DeSclafani didn't disappoint in his debut. He pitched six solid innings, striking out seven in a 13-3 blowout of the Dodgers. He not only got his first Major League win, but he stroked a two-run single for his first Major League hit. The funny thing about the hit is, it's one more than the entire Marlins pitching staff had through that night. The Marlins pitchers were a collective 0 for 64. The one mild surprise may be that DeSclafani made it to the Majors before his minor=league teammate lefty Justin Nicolino, who also came over in that trade with the Blue Jays.

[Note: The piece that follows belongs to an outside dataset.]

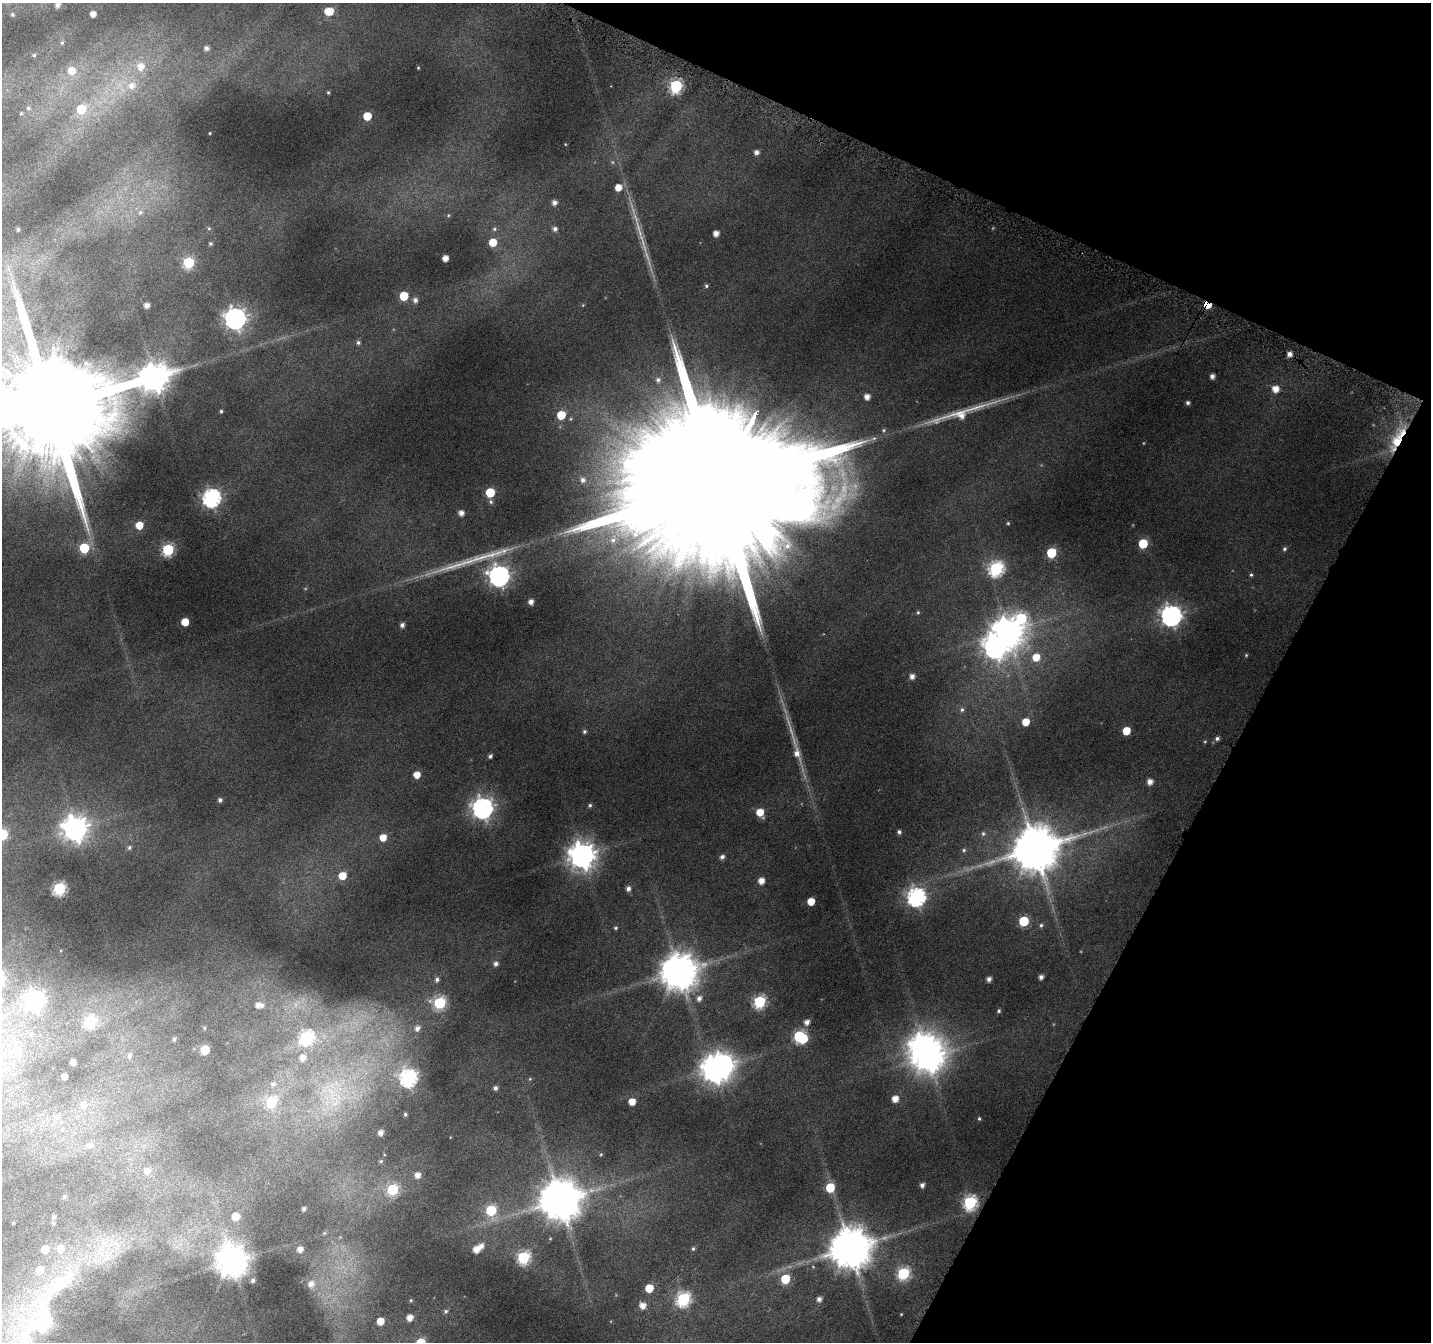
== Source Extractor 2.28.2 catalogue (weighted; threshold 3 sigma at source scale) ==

- Joel Sherman of the New York Post mentioned the other day that the Mets should deal from strength and package a couple of their young arms for a much needed bat and suggested they go after the Blue Jays' Jose Bautista or Chicago White Sox shortstop Alexei Ramirez. The Mets called up two of those dynamite young arms this week in Rafael Montero and Jake deGrom, who went a combined 13 innings and gave up only four runs total. Still, the Mets lost both games at Citi Field, 3-0 Wednesday and 1-0 Thursday. The Mets, though they are 19-21, are still just two games out of a wild card spot in the National League. The pressure is on them to finally make it back to the post-season. They should be an interesting team to watch as the trade season approaches in late June and then on into July.
- Bad break for former Blue Jays catching prospect Travis D'Arnaud, who went over to the Mets as part of the R.A. Dickey deal. He was accidently struck on the head by the follow-through swing by the bat of Alfonso Soriano of the Yankees on Tuesday night. He experienced headaches afterwards and then was put on the seven-day concussion disabled list.
- Jose Abreu, the White Sox Cuban slugge,r is off to an incredible start in the Majors. He has 15 homers in his first 42 games. He's only the fourth player in Major League history to accomplish that feat joining Wally Berger, Kevin Maas and Wally Joyner. Of the latter three, Joyner had the best career, but was always overshadowed by the steroid-sluggers of the day including Jose Canseco.
- I was wondering the other day if it would be possible for the Yankees' Masahiro Tanaka to win the Cy Young Award, the Rookie of the Year and the MVP Award all in the same season. He and Abreu are the top two first-year players so far. He's already a front runner for the Cy Young and, if he leads the Yankees to a playoff berth, he would have to be considered for the Most Valuable Player as well.
- If you think the Blue Jays' starting pitching is a question mark, how about the Texas Rangers? Over the past 16 games, the Rangers have had one start of more than six innings by a pitcher other than Yu Darvish. Darvish, of course, is the man the Blue Jays will be facing Friday night to kick off a three-game set at Arlington against Prince Fielder and the Rangers.
- The Dodgers are off to much of the same kind of start they were a year ago before the arrival of Yasiel Puig. They are 22-20 and trail the first-place San Francisco Giants by five full games in NL West. Fielding has been a major problem. They've made 36 errors in 42 games and have given up 24 unearned runs, tied with Cleveland for the second most in the Majors.